Pagent operator commands
You can “modify” the PAGENT address space
- f pagent,loglevel,level=n
- f pagent,trace,level=m
- f pagent,debug,level=d
- f pagent,query
- f pagent,update
What is my configuration?
Once you have configured PAGENT you can use the Unix command
pasearch -c 1>a
to give output like
TCP/IP pasearch CS V2R4 Image Name: TCPIP1 Date: 05/23/2022 Time: 17:34:44 PAPI Version: 14 DLL Version: 14 TTLS Policy Object: ConfigLocation: Local LDAPServer: False CommonFileName: //'USER.Z24C.TCPPARMS(TTLSCOM)' ImageFileName: TCP/IP pasearch CS V2R4 Image Name: TCPIP2 Date: 05/23/2022 Time: 17:34:44 PAPI Version: 14 DLL Version: 14 TTLS Policy Object: ConfigLocation: Local LDAPServer: False CommonFileName: //'USER.Z24C.TCPPARMS(TTLSCOM)' ImageFileName: //'USER.Z24C.TCPPARMS(TTLS2)'
pasearch -p TCPIP2 1>a
gave the configuration for just the TCPIP stack TCPIP2, including
... policyRule: TLSCOM Rule Type: TTLS ... policyRule: TLSCP3 Rule Type: TTLS ... policyRule: TLSCP4 Rule Type: TTLS ...
You get the definitions – but you do not know where they came from.

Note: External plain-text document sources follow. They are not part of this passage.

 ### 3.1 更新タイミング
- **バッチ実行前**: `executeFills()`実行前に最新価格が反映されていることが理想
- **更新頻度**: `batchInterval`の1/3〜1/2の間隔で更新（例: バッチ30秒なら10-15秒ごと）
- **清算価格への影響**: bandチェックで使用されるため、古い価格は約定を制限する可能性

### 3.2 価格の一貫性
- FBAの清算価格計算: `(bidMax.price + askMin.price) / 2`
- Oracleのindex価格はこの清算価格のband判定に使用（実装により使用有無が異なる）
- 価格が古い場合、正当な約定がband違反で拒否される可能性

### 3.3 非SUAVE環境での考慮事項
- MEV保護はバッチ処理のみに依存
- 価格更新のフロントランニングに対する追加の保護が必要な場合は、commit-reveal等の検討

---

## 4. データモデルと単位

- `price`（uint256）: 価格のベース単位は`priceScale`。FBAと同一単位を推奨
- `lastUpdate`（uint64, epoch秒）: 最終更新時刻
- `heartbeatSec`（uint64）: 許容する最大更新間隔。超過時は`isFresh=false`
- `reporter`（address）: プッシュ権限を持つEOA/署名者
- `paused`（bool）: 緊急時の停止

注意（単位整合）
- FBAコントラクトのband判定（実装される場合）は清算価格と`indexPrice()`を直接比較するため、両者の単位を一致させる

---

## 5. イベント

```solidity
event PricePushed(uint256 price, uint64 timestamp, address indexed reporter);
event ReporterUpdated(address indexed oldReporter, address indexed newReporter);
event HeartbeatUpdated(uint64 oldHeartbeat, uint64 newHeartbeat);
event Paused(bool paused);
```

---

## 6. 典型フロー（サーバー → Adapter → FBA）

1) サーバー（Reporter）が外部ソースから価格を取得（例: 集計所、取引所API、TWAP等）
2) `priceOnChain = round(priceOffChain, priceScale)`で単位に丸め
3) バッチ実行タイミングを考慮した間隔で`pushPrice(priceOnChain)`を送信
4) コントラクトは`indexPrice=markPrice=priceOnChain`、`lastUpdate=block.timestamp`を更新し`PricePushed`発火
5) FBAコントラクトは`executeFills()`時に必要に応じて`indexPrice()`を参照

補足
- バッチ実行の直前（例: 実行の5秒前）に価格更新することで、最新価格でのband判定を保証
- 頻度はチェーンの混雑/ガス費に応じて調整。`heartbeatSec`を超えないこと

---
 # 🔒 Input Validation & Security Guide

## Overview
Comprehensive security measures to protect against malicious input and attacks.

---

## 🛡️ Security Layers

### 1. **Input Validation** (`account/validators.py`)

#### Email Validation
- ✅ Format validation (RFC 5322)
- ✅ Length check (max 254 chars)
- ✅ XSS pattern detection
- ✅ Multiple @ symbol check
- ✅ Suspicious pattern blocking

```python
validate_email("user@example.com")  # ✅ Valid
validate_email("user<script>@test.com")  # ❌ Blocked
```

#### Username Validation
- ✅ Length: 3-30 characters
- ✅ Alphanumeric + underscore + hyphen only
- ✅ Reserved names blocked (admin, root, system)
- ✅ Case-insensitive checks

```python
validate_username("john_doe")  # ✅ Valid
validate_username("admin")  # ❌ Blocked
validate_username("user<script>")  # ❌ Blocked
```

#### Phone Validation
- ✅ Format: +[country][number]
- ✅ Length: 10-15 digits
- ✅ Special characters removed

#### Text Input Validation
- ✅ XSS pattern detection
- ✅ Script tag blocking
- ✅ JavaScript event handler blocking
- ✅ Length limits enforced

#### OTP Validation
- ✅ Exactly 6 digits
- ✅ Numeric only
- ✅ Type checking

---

I happen to know that TLSCOM comes from the common definition.
A definition can be in both Common and TCPIP Image files.
Instead of relying on PAGENT to report configuration errors I used the Unix command pasearch to display the configuration.
Display the configuration for a TCPIP image
Use the Unix command pasearch to display the configuration.
pasearch -p TCPIP2 >a
Display the object types configured to PAGENT
pasearch -c 1>a
TCP/IP pasearch CS V2R4 Image Name: TCPIP
Qos Policy Object:…
Ids Policy Object:…
IPSec Policy Object:…
IpFilter Policy Object:…
KeyExchange Policy Object:…
LocalDynVpn Policy Object:…
Routing Policy Object:…
TTLS Policy Object:…
TCP/IP pasearch CS V2R4 Image Name: TCPIP2
TTLS Policy Object:
ConfigLocation: Local LDAPServer: False
ApplyFlush: True PolicyFlush: True
ApplyPurge: True PurgePolicies: True
AtomicParse: True DeleteOnNoflush: False
DummyOnEmptyPolicy: True ModifyOnIDChange: False
Configured: True UpdateInterval: 1800
TTLS Enabled: True
LastPolicyChanged: Tue May 24 07:55:46 2022
PAGENT feels like it not of the standard that I would expect z/OS products to have. For example, you cannot validate changes before making them live, and the changes are only validated when the TCPIP stack is active.
This means you are making unvalidated changes to your production system!